Dans un essai passionnant, le maire de Neuilly-sur-Seine, remet en question « le primat métropolitain » et la vague de valorisation actuelle des villes-mondes. Explications.

Décideurs. « Travailler là où nous voulons vivre », c’est le projet que vous portez pour chaque citoyen. Et ce n’est pas forcément dans les métropoles…

Le véritable enjeu est de permettre à chacun de vivre et travailler là où il le souhaite. L’innovation ne sera un progrès que dans la mesure où elle facilitera nos choix de vie, nos aspirations ou l’expression de nos talents. Les métropoles sont à la mode, mais sont-elles encore l’alpha et l’oméga du progrès ou du bonheur ? Jusqu’à présent, il était préférable de résider dans les grandes villes pour accéder aux structures de santé, de transports ou d’avoir accès plus facilement à l’emploi. L’innovation technologique permet progressivement de bénéficier de tout cela sans pour autant résider dans une métropole. Depuis quelques mois, plusieurs études montrent que les Français plébiscitent « les villes d’équilibre » où la qualité de vie est meilleure. On y est plus proche de la nature, plus heureux, sans pour autant être déconnecté du monde !  La modernité d’hier était liée à la concentration urbaine ; celle de demain s’attachera à la qualité de vie.

Estimez-vous que le grand débat national accorde une place suffisante au devenir des villes ?

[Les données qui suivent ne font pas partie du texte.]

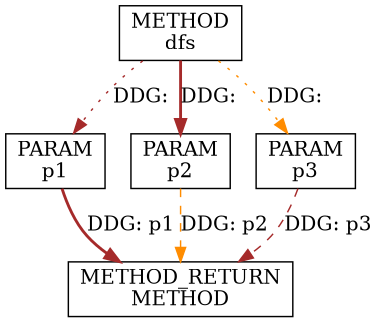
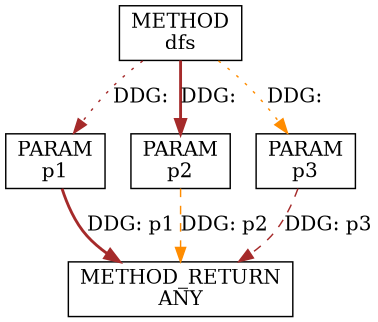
  digraph {
    node [shape=rect]
    edge [color=brown style=dotted]
    n1 [label=<METHOD<BR/>dfs>]
    n2 [label=<PARAM<BR/>p1>]
    n3 [label=<PARAM<BR/>p2>]
    n4 [label=<PARAM<BR/>p3>]
-   n5 [label=<METHOD_RETURN<BR/>METHOD>]
+   n5 [label=<METHOD_RETURN<BR/>ANY>]
    n1 -> n2 [label="DDG: "]
    n1 -> n3 [label="DDG: " style=bold]
    n1 -> n4 [label="DDG: " color=darkorange]
    n2 -> n5 [label="DDG: p1" style=bold]
    n3 -> n5 [label="DDG: p2" color=darkorange style=dashed]
    n4 -> n5 [label="DDG: p3" style=dashed]
  }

Des Ardennes au Cantal, la « diagonale du vide », où les densités de population et les niveaux d’activité sont de plus en plus faibles, continue de progresser. Le grand débat n’interroge pas assez l’avenir des territoires. C’est une question grave et un enjeu stratégique pour la France. On est en train de laisser en friche tout un patrimoine, de beaux actifs, des monuments, des paysages, qui ont constitué jusqu’à présent le socle de notre réussite économique et qui sont fondamentaux pour notre futur. La vraie question n’est pas la décentralisation mais est-ce que l’on veut une France qui ne se développe seulement autour de quelques métropoles standardisées ?

"Le grand Paris institutionnel est un agglomérat de différents acteurs qui sont trop nombreux et ne défendent pas la même vision de long terme"
 

Quelle est justement votre vision du grand Paris ?

Le grand Paris a plusieurs points de faiblesse : son articulation très limitée avec le territoire qui l’entoure, sa difficulté à s’arrimer au reste du monde, l’absence d’incarnation forte susceptible de développer un sentiment d’appartenance. Le grand Paris institutionnel est un agglomérat de différents acteurs, région, départements, villes, intercommunalités, qui sont trop nombreux et ne défendent pas la même vision de long terme.

À Neuilly-sur-Seine, comment mettez-vous en œuvre vos convictions ? 

Je suis très sensible à la qualité de l’espace public. Le commerce en ligne et les réseaux sociaux risquent fort d’isoler de plus en plus les habitants, qui n’auront plus besoin de sortir de chez eux. Pour les maires, l’espace public redevient donc un enjeu sociétal car on peut s’y retrouver, échanger, se cultiver, flâner. À Neuilly-sur-Seine, nous recréons des places, des squares et observons un réel engouement de la population. C’est l’objectif poursuivi dans le cadre de la rénovation de l’avenue Charles-de-Gaulle qui permettra de créer dix hectares d’espace public.

Sur l’Exposition universelle, pas de regrets (1) ?

Si. Les Expositions universelles du XIXe et XXe siècle ont été associées aux enjeux, défis et progrès de ce monde dans un vrai esprit de partage. Est-ce que dans leur forme et dans leur fond, elles pourraient être en phase avec les questionnements du XXIe siècle ? Et surtout donner un sens à l’innovation technologique ? Je pense toujours que l’on a raté le coche et que l’Exposition universelle aurait justement permis au grand Paris de s’incarner et à la France de rayonner. Je poursuis la réflexion et l’action à travers les Ateliers de l’Universel. Avec les organisateurs et participants de la candidature de la France à l’Exposition universelle de 2025, nous capitalisons sur le travail accompli et lançons une réflexion mondiale sur la notion d’universalité qui mérite aujourd’hui d’être revisitée. Les crises financières, les tensions migratoires, le dérèglement de l'environnement, l'emballement pour les technologies ou la radicalisation des idéologies doivent plus que jamais nous inciter à réinterroger les valeurs et les enjeux que nous avons en partage.

Propos recueillis par Laetitia Sellam

Travailler là où nous voulons vivre, vers une géographie du progrès
Ed. François Bourin, 208 pages

(1) Jean-Claude Fromantin a été pendant sept ans président d'ExpoFrance 2025, la structure qui portait la candidature de la France à l’Exposition universelle de 2025 avant que le gouvernement annonce le retrait de la candidature française en janvier 2018.